The main problem, however, is for those who benefit. For those who seek lasting change, this will not grant them that. This will grant them a temporary opportunity to see what enlightenment could be like. The enlightening feelings are deep core sensations. The thoughts that spring out are like plants growing out of the richest dirt. While tripping, it feels like you’ve always known the knowledge that you suddenly have, and that you always will have access to this way of being once it’s over. Though I’ve taken acid quite a few times, I always trick myself into believing this is the end of my journey. Now it all makes sense and life will be a perfect unfolding of my glorious discovery.

This is not what happens. Acid has a slow comedown, so the effect is very subtle at first. But eventually all of these sensations become more dull, and you find yourself reaching for realizations that came like breathing before. The effect is similar to what I imagine Jim Carrey experiences in “Eternal Sunshine of the Spotless Mind” as his memories of a loved one are slowly erased. It’s like your memory of your connection to your higher self and the source of abundance is slowly erased as hard reality sets in. Eventually your spiritual experience becomes nothing more than a shadow on your thoughts. Your new understanding may stick with you throughout the night, but eventually all will seem back to normal. You find yourself thinking, “force of friendship? self worth? I could have read that in a self help book. What was I on?” But like those who’ve claimed to have heard god speak to them, this experience was real. It really happened.

The only trace that it did happen are the occasional acid flashbacks I experience. These aren’t nearly as crazy or all-encompassing as other experiences I’ve heard about, but they are quite fun. Most often they happen when I look in a mirror, and my face will distort and change shape. I even might look like different people by focusing on different parts of my face. It’s only happened once where this happened while I was looking at someone else. These flashbacks seem to be encouraged by drinking, smoking pot, or both. It’s often when my mind is in some kind of altered state. Usually I think something to the effect of “Woohoo! Free acid!”

It’s not quite addiction, but I’ve found myself at times wanting to return to that Garden of Eden of consciousness.  Wanting to live where I had access to that kind of perspective, like I had the view of one who flies over the land at their leisure and sees only the good, where the sun streaks across the waves in the ocean that gently ebb upon sparkling sands that sweep up against mocha cliffs crowned by great fields of wheat colored grass. In short, where everything is just as it should be.

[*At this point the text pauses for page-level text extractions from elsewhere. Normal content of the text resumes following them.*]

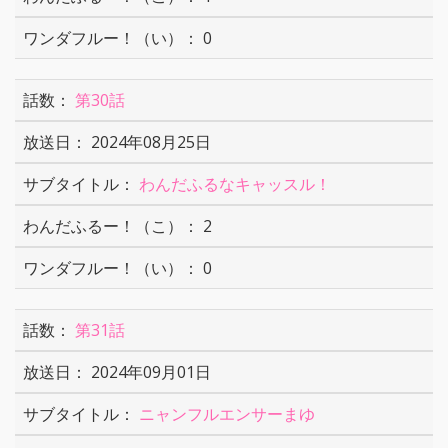
0
第30話
2024年08月25日
わんだふるなキャッスル！
2
0
第31話
2024年09月01日
ニャンフルエンサーまゆ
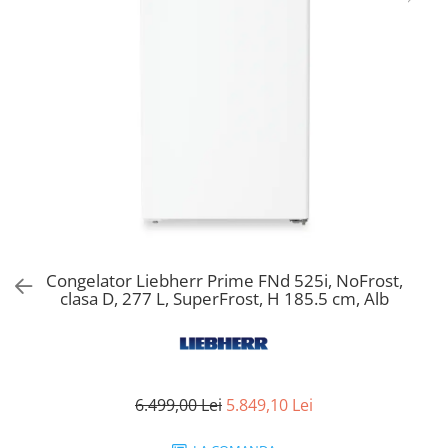
Aspiratoare verticale
Apiratoare cu sac
Aspiratoare fara sac
Ingrijirea rufelor si a vaselor
Masini de spalat vase
Masini de spalat rufe
Masini de spalat rufe cu uscator
Uscatoare de rufe
Congelator Liebherr Prime FNd 525i, NoFrost,
clasa D, 277 L, SuperFrost, H 185.5 cm, Alb
6.499,00 Lei
5.849,10 Lei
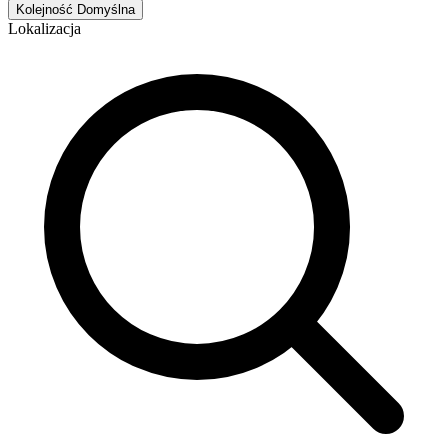
Kolejność
Domyślna
Lokalizacja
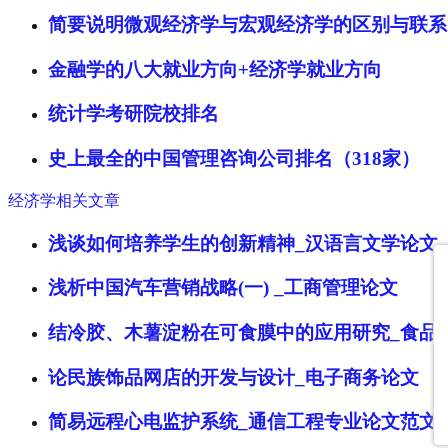
简要说明微观经济学与宏观经济学的区别与联系
金融学的八大就业方向+经济学就业方向
统计学考研院校排名
史上最全的中国管理咨询公司排名（318家）
经济学相关文章
浅谈如何培养学生的创新精神_汉语言文学论文
浅析中国汽车营销战略(一) _工商管理论文
结冷胶、木薯淀粉在可食膜中的应用研究_食品
论民族饰品网店的开发与设计_电子商务论文
简易远程心电监护系统_通信工程专业论文范文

And maybe it’s a shortcut to where we’re all going, like we’re in line at Space Mountain at Disneyland and we see the rollercoaster through the glass but the wait to get on is still an hour. But like that analogy “real life” seems so empty in comparison. More than anything, LSD has further stoked my burning desire to be in this state all the time without drugs. It’s not an opium high, or a drunken buzz, or a heady bake, or even a coke-addled hyper reality. It’s what true beingness is. It stops cold the treadmill of our stark “do do do” mindset and bursts the walls around us to the world beyond. It’s the “Power of Now” in pill form. I’m fairly convinced that world peace is possible with enough LSD.

But it’s a crutch. It’s a consciousness steroid. Great for a snapshot in time. But for the long haul, I’ll just have to go to the gym of spiritual development.